I know there are two methods right now...one uses a more limited list, and that is totally independent. The other (my preference) is a full list, with some collaboration. I think collaboration is important for any health professional, so this doesn't seem like a big deal.

-t

Specializes in Mental Health.

This is my first post and I promise I am not a troll. I will be posting more often and in a variety of forums but this is a subject that I am very interested in. For full disclosure from the top, I am a Licensed Professional Counselor intern, waiting on the state to send me my full independent license. I have had 3 years of experience working in the mental health field with a variety people in several differant occupations MD, PMHNP, PhD, LMSW, LCSW, and of course LPCs. My current position is as an admissions counselor at a small urban stand alone psychiatric hospital. Ok so on to my post.

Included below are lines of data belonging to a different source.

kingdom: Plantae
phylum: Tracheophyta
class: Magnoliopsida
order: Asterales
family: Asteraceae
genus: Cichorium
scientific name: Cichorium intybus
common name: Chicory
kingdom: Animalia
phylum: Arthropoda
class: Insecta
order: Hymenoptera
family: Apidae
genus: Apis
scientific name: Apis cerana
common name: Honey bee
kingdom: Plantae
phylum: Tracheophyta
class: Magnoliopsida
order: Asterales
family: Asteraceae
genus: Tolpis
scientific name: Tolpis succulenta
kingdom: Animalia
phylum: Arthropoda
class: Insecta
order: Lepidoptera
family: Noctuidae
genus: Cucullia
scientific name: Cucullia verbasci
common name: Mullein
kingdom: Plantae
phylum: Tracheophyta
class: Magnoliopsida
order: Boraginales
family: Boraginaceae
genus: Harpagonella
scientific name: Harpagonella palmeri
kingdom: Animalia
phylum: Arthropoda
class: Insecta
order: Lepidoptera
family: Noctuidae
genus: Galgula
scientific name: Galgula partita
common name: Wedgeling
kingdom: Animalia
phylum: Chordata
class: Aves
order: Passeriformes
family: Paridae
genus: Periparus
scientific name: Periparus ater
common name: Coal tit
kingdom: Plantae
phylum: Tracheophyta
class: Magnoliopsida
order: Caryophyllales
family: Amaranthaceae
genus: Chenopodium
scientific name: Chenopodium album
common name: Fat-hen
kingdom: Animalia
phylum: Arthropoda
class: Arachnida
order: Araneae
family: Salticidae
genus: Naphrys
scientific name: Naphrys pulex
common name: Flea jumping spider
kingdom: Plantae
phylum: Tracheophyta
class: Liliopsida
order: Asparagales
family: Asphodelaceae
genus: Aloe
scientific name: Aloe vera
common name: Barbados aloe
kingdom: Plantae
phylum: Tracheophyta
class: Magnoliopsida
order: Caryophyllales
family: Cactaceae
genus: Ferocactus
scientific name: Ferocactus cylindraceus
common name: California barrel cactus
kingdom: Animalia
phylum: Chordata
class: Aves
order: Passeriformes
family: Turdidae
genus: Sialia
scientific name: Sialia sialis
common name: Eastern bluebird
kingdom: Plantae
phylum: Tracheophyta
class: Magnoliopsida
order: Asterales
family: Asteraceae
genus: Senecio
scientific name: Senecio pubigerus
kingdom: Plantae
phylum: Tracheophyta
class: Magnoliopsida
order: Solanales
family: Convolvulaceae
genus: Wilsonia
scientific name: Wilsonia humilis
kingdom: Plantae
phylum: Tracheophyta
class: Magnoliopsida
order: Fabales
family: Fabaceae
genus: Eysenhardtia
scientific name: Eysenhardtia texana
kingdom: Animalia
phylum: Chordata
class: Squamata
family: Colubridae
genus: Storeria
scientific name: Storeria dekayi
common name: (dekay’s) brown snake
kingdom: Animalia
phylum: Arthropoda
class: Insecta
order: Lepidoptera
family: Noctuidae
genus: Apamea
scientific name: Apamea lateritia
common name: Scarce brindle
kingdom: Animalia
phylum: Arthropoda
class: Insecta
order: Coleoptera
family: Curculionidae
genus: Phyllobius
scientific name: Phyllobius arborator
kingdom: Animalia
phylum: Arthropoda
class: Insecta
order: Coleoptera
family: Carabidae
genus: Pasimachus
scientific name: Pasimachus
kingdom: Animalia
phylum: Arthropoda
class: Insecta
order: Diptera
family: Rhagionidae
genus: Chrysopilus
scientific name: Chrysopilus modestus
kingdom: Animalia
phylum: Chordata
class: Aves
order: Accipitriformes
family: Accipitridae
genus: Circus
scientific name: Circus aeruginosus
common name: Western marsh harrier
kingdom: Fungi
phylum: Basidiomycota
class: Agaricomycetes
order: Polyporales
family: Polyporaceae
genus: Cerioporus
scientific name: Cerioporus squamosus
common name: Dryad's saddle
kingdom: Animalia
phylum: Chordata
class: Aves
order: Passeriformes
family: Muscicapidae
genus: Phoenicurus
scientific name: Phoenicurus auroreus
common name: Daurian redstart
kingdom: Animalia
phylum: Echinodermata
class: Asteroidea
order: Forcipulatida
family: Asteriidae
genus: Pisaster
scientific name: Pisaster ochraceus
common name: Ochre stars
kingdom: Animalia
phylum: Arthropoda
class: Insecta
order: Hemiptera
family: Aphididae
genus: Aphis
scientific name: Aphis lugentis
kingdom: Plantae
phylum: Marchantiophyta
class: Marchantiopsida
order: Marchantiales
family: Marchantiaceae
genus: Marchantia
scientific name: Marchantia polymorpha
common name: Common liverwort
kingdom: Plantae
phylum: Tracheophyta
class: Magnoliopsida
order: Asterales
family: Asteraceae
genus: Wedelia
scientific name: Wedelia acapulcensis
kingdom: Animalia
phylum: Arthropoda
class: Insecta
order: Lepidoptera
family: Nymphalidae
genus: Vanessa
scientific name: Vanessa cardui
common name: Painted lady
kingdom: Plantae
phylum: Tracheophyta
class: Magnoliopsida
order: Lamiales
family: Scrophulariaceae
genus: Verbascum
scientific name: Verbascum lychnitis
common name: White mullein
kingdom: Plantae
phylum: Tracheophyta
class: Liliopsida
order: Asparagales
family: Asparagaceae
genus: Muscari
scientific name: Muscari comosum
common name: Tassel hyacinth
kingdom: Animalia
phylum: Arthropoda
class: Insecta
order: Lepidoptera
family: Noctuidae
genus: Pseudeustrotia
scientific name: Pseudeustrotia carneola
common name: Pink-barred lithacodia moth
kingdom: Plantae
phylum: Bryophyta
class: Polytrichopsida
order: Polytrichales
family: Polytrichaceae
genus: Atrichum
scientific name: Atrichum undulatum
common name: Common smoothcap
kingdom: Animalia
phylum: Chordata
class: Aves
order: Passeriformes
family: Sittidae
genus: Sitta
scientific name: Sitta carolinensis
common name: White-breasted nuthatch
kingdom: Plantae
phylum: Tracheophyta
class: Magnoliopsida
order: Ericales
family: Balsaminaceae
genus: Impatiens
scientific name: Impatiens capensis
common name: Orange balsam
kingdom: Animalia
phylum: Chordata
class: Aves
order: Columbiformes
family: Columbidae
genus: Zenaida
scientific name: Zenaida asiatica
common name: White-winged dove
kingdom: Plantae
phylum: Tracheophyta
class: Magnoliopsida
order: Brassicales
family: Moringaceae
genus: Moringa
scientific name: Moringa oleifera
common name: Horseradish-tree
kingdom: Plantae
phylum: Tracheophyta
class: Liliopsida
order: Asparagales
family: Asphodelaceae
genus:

I think that more people should have RX priviliges, no I am not advocating for LPCs or LCSWs to RX. A Ph.D or PsyD with appropriate training and collaboration could improve the quality and speed of services provided to those in need. I would say that a large quantity of patients that I admit each night have run out of meds and can not secure an appointment with thier Psychiatrist or need medication changes but spend so little time with thier Psychiatrist they never get the oppurtunity to have medications changed. As to myself, I think my solution and contribution to the problems I see are to return to school and work towards becoming a PMHNP.

Specializes in Acute Care Psych, DNP Student.

t,

It looks like our conversation from the other day was lost when the forum went down. Just wanted to let you know I did see your lengthy reply and I agreed. Thing is now I can't remember exactly what we were saying, LOL.